*** WORKING DATA Section Begins ***

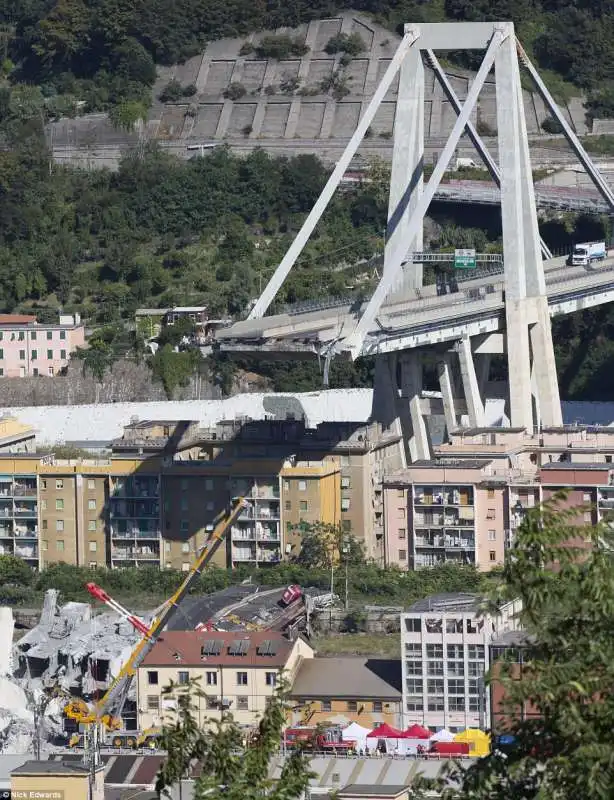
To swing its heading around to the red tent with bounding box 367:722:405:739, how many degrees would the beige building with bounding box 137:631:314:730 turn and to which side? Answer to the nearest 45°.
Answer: approximately 45° to its left

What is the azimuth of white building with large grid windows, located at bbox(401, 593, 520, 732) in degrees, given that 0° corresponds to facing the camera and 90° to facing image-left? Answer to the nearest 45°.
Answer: approximately 0°

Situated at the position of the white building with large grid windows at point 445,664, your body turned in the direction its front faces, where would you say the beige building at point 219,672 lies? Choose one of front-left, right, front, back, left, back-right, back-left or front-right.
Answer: right

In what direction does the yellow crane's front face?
to the viewer's right

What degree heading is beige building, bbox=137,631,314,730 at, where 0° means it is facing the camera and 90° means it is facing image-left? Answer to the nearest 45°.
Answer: approximately 0°

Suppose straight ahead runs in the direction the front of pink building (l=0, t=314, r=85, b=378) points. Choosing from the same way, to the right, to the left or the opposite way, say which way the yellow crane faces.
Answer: to the left

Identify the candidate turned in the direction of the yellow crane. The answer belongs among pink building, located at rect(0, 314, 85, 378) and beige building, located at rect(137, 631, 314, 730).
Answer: the pink building

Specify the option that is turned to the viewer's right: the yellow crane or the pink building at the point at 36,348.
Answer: the yellow crane

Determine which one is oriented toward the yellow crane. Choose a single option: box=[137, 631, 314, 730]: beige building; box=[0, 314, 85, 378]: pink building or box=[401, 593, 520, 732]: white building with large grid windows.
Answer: the pink building

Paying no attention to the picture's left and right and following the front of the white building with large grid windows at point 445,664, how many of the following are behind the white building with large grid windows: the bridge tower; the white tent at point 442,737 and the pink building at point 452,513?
2
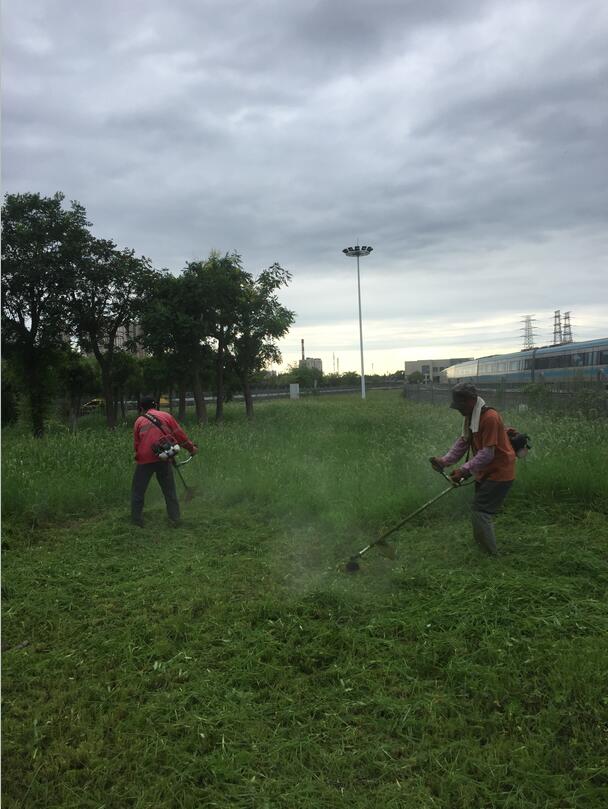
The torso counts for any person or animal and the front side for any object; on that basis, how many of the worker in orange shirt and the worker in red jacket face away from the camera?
1

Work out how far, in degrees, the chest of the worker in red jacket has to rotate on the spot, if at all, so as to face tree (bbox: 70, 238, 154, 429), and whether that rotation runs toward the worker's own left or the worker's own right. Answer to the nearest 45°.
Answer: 0° — they already face it

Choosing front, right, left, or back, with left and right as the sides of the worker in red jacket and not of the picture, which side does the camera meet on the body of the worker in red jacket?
back

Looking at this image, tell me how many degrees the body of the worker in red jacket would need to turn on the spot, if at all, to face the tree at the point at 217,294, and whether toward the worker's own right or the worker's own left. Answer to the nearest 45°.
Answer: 0° — they already face it

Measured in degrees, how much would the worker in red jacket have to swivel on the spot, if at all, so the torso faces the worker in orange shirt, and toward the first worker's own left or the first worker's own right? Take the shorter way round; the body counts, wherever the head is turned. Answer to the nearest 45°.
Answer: approximately 135° to the first worker's own right

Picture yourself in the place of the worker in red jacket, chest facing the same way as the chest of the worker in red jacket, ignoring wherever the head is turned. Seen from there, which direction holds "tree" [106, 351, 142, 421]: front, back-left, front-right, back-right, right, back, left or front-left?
front

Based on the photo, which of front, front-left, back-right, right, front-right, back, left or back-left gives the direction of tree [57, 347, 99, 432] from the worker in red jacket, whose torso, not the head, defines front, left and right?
front

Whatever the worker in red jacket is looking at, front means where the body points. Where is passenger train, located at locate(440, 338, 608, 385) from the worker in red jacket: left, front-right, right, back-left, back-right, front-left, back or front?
front-right

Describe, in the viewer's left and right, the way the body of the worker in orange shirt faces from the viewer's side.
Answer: facing to the left of the viewer

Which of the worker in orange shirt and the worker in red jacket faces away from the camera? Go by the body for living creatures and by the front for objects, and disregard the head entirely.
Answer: the worker in red jacket

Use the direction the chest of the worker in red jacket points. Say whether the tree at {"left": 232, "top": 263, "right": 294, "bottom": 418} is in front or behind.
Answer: in front
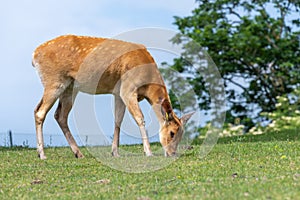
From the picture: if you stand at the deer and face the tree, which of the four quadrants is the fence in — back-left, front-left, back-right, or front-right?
front-left

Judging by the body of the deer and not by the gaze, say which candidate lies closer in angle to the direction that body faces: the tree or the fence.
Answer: the tree

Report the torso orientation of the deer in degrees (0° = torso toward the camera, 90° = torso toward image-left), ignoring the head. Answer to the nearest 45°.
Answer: approximately 270°

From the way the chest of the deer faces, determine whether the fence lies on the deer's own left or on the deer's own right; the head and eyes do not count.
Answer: on the deer's own left

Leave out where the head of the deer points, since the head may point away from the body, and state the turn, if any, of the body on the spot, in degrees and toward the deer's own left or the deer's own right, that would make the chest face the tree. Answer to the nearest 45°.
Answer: approximately 45° to the deer's own left
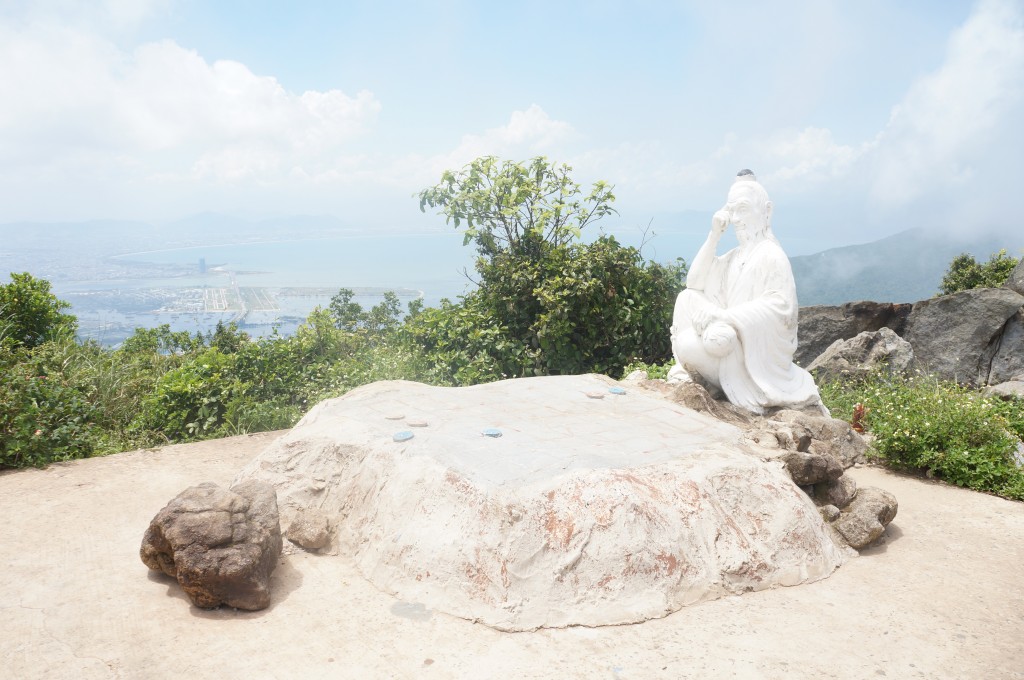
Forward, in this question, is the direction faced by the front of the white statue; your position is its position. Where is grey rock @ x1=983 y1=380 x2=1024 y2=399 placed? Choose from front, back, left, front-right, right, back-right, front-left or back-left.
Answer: back

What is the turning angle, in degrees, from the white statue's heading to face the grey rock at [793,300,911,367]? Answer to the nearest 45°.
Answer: approximately 135° to its right

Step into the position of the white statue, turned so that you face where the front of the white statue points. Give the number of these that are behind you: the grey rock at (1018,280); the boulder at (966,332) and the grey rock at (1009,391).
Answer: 3

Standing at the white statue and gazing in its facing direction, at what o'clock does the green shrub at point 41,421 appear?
The green shrub is roughly at 1 o'clock from the white statue.

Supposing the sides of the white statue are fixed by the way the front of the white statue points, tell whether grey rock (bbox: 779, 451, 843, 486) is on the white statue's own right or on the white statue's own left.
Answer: on the white statue's own left

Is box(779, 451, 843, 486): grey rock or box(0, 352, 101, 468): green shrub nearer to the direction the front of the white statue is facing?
the green shrub

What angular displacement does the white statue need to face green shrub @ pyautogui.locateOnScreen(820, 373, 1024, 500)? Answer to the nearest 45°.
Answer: approximately 135° to its left

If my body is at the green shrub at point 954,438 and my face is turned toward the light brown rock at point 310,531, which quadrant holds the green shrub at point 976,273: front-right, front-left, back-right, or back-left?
back-right

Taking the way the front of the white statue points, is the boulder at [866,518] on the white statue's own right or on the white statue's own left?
on the white statue's own left

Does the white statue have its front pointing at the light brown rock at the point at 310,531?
yes

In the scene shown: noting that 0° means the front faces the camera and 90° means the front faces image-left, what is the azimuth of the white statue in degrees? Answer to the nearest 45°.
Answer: approximately 45°

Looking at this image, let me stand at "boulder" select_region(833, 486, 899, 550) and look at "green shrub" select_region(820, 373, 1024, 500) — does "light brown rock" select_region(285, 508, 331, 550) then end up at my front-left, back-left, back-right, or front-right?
back-left

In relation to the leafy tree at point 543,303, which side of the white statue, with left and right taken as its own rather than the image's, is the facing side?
right
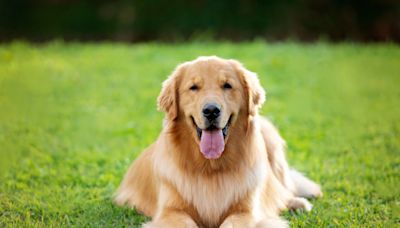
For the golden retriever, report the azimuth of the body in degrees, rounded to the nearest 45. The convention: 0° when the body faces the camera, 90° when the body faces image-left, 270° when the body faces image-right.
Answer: approximately 0°
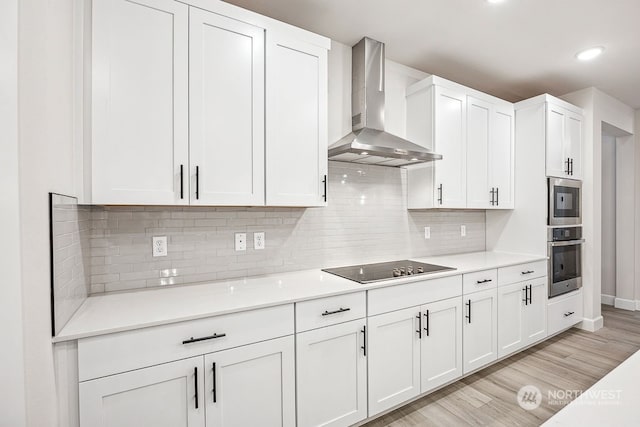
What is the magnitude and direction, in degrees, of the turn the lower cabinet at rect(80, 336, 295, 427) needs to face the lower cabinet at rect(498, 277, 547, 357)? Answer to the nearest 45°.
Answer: approximately 45° to its left

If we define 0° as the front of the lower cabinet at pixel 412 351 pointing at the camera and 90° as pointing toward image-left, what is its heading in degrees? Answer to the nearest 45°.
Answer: approximately 315°

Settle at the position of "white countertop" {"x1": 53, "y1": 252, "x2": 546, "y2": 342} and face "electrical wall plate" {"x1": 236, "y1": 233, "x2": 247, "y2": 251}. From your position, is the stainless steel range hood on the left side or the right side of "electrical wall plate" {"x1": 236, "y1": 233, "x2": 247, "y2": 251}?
right
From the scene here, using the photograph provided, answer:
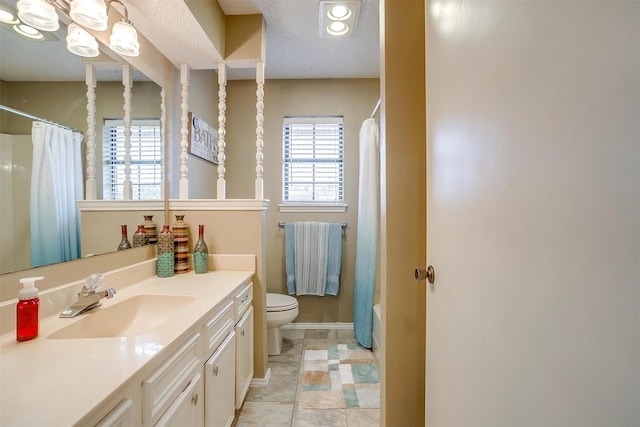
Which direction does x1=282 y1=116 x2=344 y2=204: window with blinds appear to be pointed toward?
toward the camera

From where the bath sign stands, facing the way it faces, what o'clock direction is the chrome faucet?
The chrome faucet is roughly at 2 o'clock from the bath sign.

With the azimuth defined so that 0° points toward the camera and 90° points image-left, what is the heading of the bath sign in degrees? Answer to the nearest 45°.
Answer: approximately 315°

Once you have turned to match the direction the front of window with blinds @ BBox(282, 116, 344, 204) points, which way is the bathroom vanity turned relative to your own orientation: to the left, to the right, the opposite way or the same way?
to the left

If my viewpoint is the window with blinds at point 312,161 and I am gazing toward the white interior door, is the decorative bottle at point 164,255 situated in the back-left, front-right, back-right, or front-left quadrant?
front-right

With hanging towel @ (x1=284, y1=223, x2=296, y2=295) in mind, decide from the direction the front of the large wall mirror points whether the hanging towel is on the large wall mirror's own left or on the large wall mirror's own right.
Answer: on the large wall mirror's own left

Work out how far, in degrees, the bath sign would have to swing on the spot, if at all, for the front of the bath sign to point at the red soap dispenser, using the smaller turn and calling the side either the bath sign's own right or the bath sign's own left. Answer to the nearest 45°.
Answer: approximately 45° to the bath sign's own right
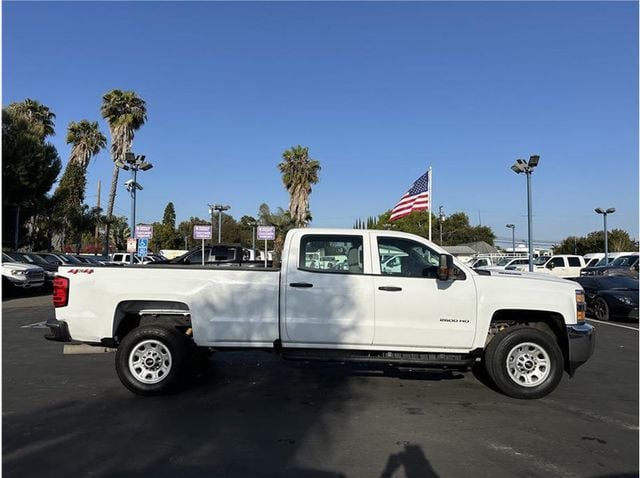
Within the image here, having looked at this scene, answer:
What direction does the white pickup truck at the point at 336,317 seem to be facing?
to the viewer's right

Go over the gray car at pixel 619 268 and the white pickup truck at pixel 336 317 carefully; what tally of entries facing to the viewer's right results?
1

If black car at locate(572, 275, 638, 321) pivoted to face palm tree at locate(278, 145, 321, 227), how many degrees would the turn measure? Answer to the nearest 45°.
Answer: approximately 180°

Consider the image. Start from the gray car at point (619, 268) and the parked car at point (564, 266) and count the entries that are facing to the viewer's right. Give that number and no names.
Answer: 0

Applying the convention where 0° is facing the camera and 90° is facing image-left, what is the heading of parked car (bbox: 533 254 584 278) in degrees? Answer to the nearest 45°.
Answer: approximately 45°

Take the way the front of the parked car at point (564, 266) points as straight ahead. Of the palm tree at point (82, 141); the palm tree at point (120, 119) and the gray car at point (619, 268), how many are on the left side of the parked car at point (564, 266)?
1

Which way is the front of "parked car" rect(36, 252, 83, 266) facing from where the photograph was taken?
facing the viewer and to the right of the viewer

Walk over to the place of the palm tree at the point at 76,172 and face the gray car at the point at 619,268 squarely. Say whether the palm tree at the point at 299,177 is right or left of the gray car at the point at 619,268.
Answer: left

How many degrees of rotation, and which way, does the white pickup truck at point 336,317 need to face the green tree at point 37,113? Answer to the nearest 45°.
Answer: approximately 135° to its left

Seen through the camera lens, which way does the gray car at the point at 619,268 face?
facing the viewer and to the left of the viewer

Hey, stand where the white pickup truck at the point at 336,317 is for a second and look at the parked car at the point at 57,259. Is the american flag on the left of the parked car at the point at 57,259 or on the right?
right

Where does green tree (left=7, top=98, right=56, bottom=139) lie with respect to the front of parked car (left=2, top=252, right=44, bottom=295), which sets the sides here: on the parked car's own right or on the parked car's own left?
on the parked car's own left
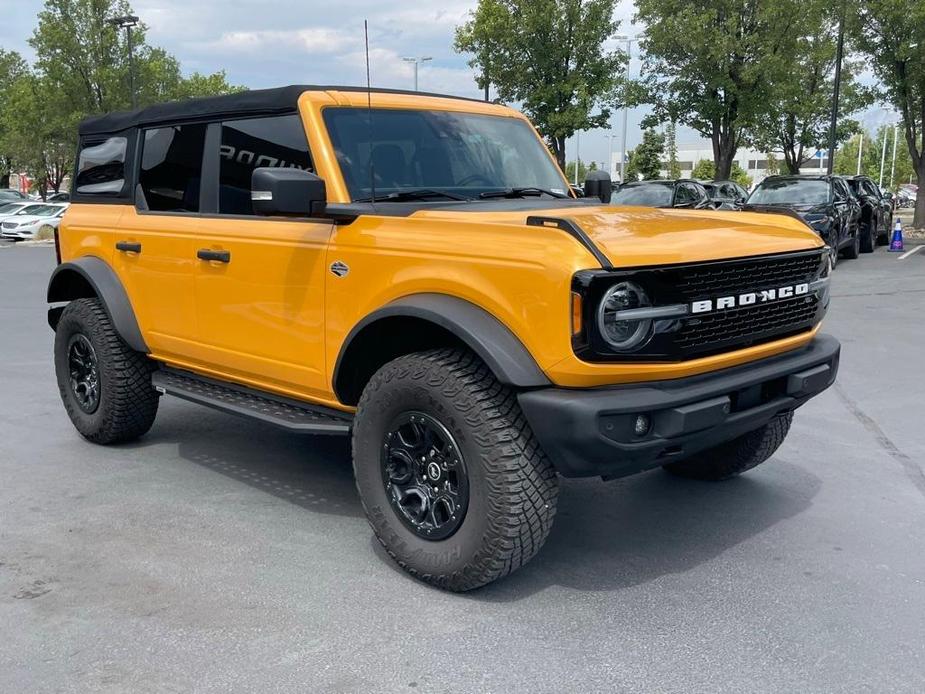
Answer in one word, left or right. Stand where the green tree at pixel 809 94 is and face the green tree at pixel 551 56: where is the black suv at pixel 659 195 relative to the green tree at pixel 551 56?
left

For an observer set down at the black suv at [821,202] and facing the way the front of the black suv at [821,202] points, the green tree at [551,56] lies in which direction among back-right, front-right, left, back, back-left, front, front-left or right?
right

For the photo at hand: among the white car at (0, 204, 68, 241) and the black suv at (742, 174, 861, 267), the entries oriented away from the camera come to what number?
0

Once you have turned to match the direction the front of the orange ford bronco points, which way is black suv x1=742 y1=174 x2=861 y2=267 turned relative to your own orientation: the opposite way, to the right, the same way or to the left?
to the right

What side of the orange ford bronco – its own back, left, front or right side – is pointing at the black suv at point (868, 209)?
left

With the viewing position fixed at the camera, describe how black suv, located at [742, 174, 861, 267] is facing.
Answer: facing the viewer and to the left of the viewer

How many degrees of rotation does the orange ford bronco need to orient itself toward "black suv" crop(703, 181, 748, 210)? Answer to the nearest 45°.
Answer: approximately 135° to its left

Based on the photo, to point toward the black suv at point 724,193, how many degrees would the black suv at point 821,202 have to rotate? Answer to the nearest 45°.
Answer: approximately 90° to its right

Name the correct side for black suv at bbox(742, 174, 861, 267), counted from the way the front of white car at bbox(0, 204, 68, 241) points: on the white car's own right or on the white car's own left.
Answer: on the white car's own left

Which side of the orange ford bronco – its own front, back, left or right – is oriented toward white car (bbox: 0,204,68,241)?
back

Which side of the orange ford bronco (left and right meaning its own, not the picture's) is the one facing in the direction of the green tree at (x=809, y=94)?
left

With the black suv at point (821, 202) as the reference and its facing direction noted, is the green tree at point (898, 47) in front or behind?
behind

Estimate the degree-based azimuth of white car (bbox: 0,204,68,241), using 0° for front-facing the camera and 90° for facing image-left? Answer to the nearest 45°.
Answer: approximately 45°
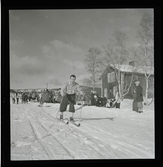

*** WORKING DATA Section Ends ***

PROBLEM REQUIREMENTS: Reproduce verbatim the records from the line containing "For the photo" through the line containing "Answer: on the white car's own left", both of those lines included.

WRITTEN SOLUTION:
For the photo at hand: among the white car at (0, 204, 68, 241) and the black suv at (742, 174, 861, 267), the entries oriented away from the camera come to what number?
0

Once you have turned to match the direction the front of the orange ford bronco points, which way is black suv x1=742 y1=174 x2=861 y2=267 turned relative to your own orientation: the opposite way, to the right, the same way or to the left?
to the right

What side of the orange ford bronco – its own back, left, front or right side – is pointing at the black suv at point (868, 209)?
left

With the viewing position fixed at the camera, describe how black suv, located at [742, 174, 861, 267] is facing.
Answer: facing the viewer and to the left of the viewer

How many degrees of rotation does the orange ford bronco need to orient itself toward "black suv" crop(703, 181, 748, 210)? Answer to the nearest 45°.
Answer: approximately 135° to its left

Based on the photo, to point toward the black suv at point 724,193, how many degrees would the black suv at point 821,202 have to rotate? Answer to the nearest 45°.
Answer: approximately 90° to its right

Name the correct side for black suv at bbox(742, 174, 861, 267), counted from the way the front of white car at bbox(0, 204, 68, 241) points: on the white car's own right or on the white car's own left.
Answer: on the white car's own left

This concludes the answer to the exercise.